Yankees’ Bernie Williams Raising Pulmonary Fibrosis Awareness to Honor His Late Father

Yankees’ Bernie Williams Raising Pulmonary Fibrosis Awareness to Honor His Late Father

Retired New York Yankee great Bernie Williams is collaborating with Boehringer Ingelheim to raise awareness of idiopathic pulmonary fibrosis (IPF) in honor of his father, Bernabé, who died of the disease in 2001.

Williams said his father inspired him to become a Major League baseball player. He also taught him how to play guitar, Williams’ second career after retiring from sport.

Williams joined the Breathless campaign to use his family’s tragic experience to help others. He will share the campaign’s videos and educational materials through social media to help educate and empower others.

“Whether I was in centerfield or at bat, my dad was always my biggest fan,” Williams said in a press release. “He seemed invincible. So when he was finally diagnosed with IPF after battling symptoms like breathlessness and a debilitating cough that persisted for many months, it was devastating to me and my family. Sharing my dad’s story is so important because it will help others get the answers they need sooner and easier.”

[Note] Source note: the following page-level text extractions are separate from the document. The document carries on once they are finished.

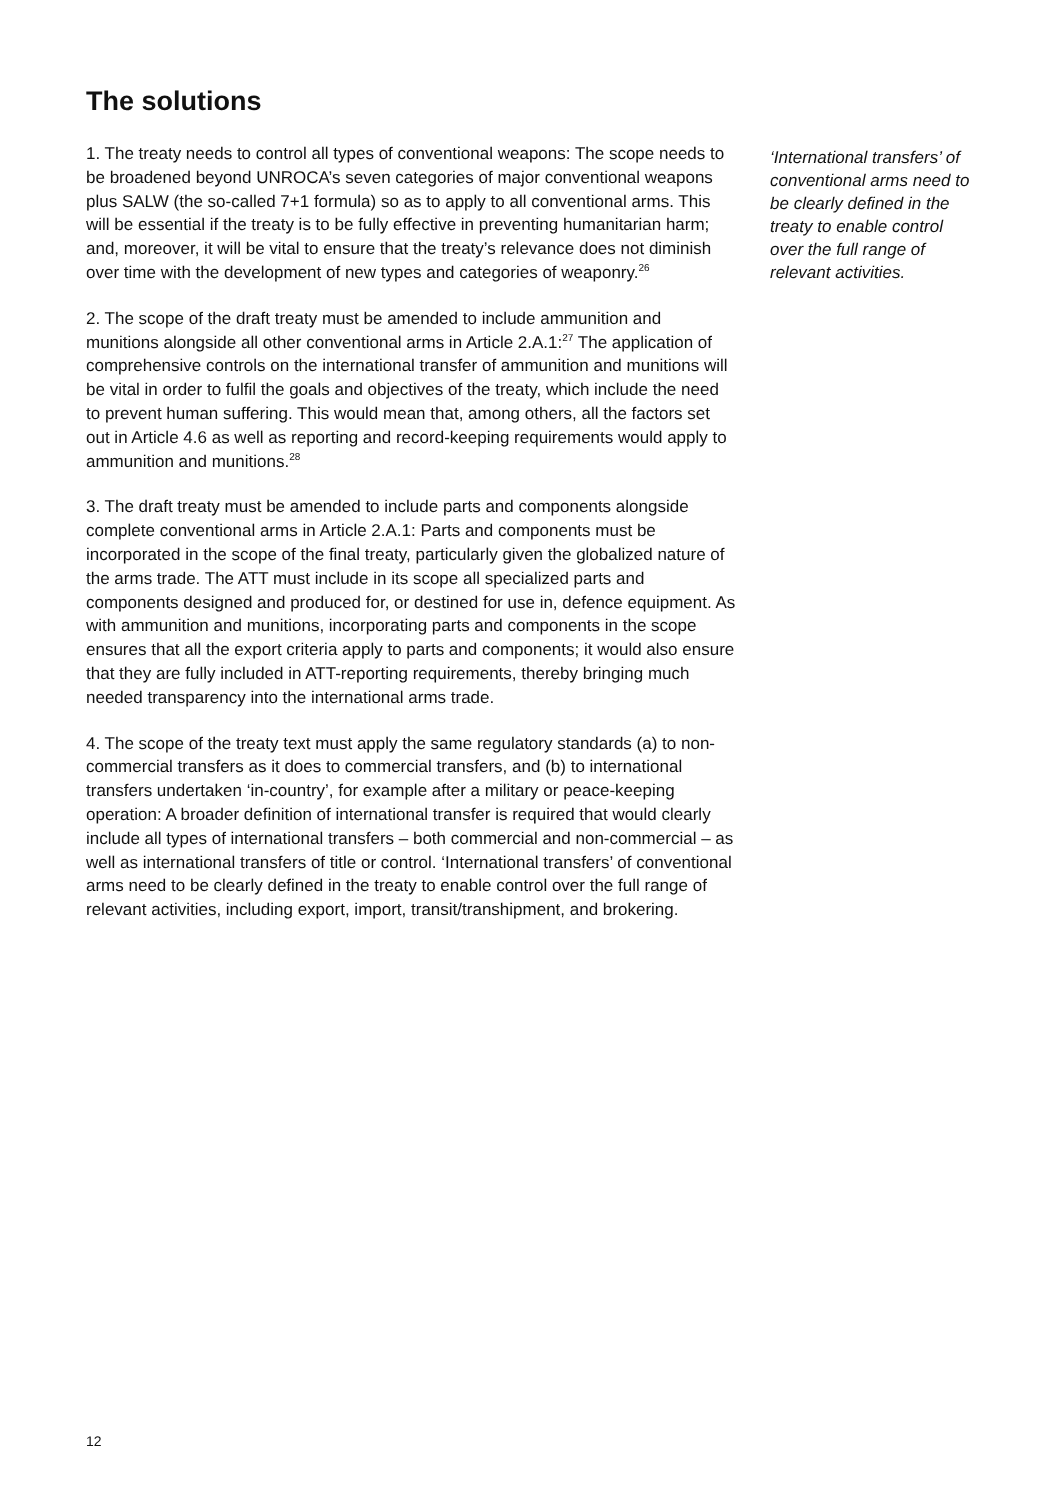The solutions
1. The treaty needs to control all types of conventional weapons: The scope needs to be broadened beyond UNROCA’s seven categories of major conventional weapons plus SALW (the so-called 7+1 formula) so as to apply to all conventional arms. This will be essential if the treaty is to be fully effective in preventing humanitarian harm; and, moreover, it will be vital to ensure that the treaty’s relevance does not diminish over time with the development of new types and categories of weaponry.<sup>26</sup>
2. The scope of the draft treaty must be amended to include ammunition and munitions alongside all other conventional arms in Article 2.A.1:<sup>27</sup> The application of comprehensive controls on the international transfer of ammunition and munitions will be vital in order to fulfil the goals and objectives of the treaty, which include the need to prevent human suffering. This would mean that, among others, all the factors set out in Article 4.6 as well as reporting and record-keeping requirements would apply to ammunition and munitions.<sup>28</sup>
3. The draft treaty must be amended to include parts and components alongside complete conventional arms in Article 2.A.1: Parts and components must be incorporated in the scope of the final treaty, particularly given the globalized nature of the arms trade. The ATT must include in its scope all specialized parts and components designed and produced for, or destined for use in, defence equipment. As with ammunition and munitions, incorporating parts and components in the scope ensures that all the export criteria apply to parts and components; it would also ensure that they are fully included in ATT-reporting requirements, thereby bringing much needed transparency into the international arms trade.
4. The scope of the treaty text must apply the same regulatory standards (a) to non-commercial transfers as it does to commercial transfers, and (b) to international transfers undertaken ‘in-country’, for example after a military or peace-keeping operation: A broader definition of international transfer is required that would clearly include all types of international transfers – both commercial and non-commercial – as well as international transfers of title or control. ‘International transfers’ of conventional arms need to be clearly defined in the treaty to enable control over the full range of relevant activities, including export, import, transit/transhipment, and brokering.
‘International transfers’ of conventional arms need to be clearly defined in the treaty to enable control over the full range of relevant activities.
12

“Boehringer Ingelheim is proud to partner with baseball legend Bernie Williams, who can speak personally about how IPF affected his dad and his family,” said Al Masucci, vice president of Boehriner’s IPF Business Unit. “Through the Breathless campaign, we hope to educate people to recognize the signs of the disease and take action to see a doctor as early as possible. It is important that a correct medical diagnosis is determined, as IPF is often misdiagnosed.”

IPF is a rare lung disease that leads to permanent scarring, or fibrosis, of the lungs, making it difficult to breathe. Symptoms include breathlessness during activity, chest discomfort, dry and persistent cough, weakness and fatigue. IPF is often confused with such conditions as chronic obstructive pulmonary disease (COPD), and congestive heart failure.

Boehringer said estimates are that IPF affects up to 132,000 Americans. Each year about 50,000 people in the U.S. are diagnosed with it – enough to fill a baseball stadium.

The first treatments for IPF won U.S. Food and Drug Administration approval in 2014. Ofev (nintedanib) and Esbriet (pirfenidone) can both slow the progression of the disease.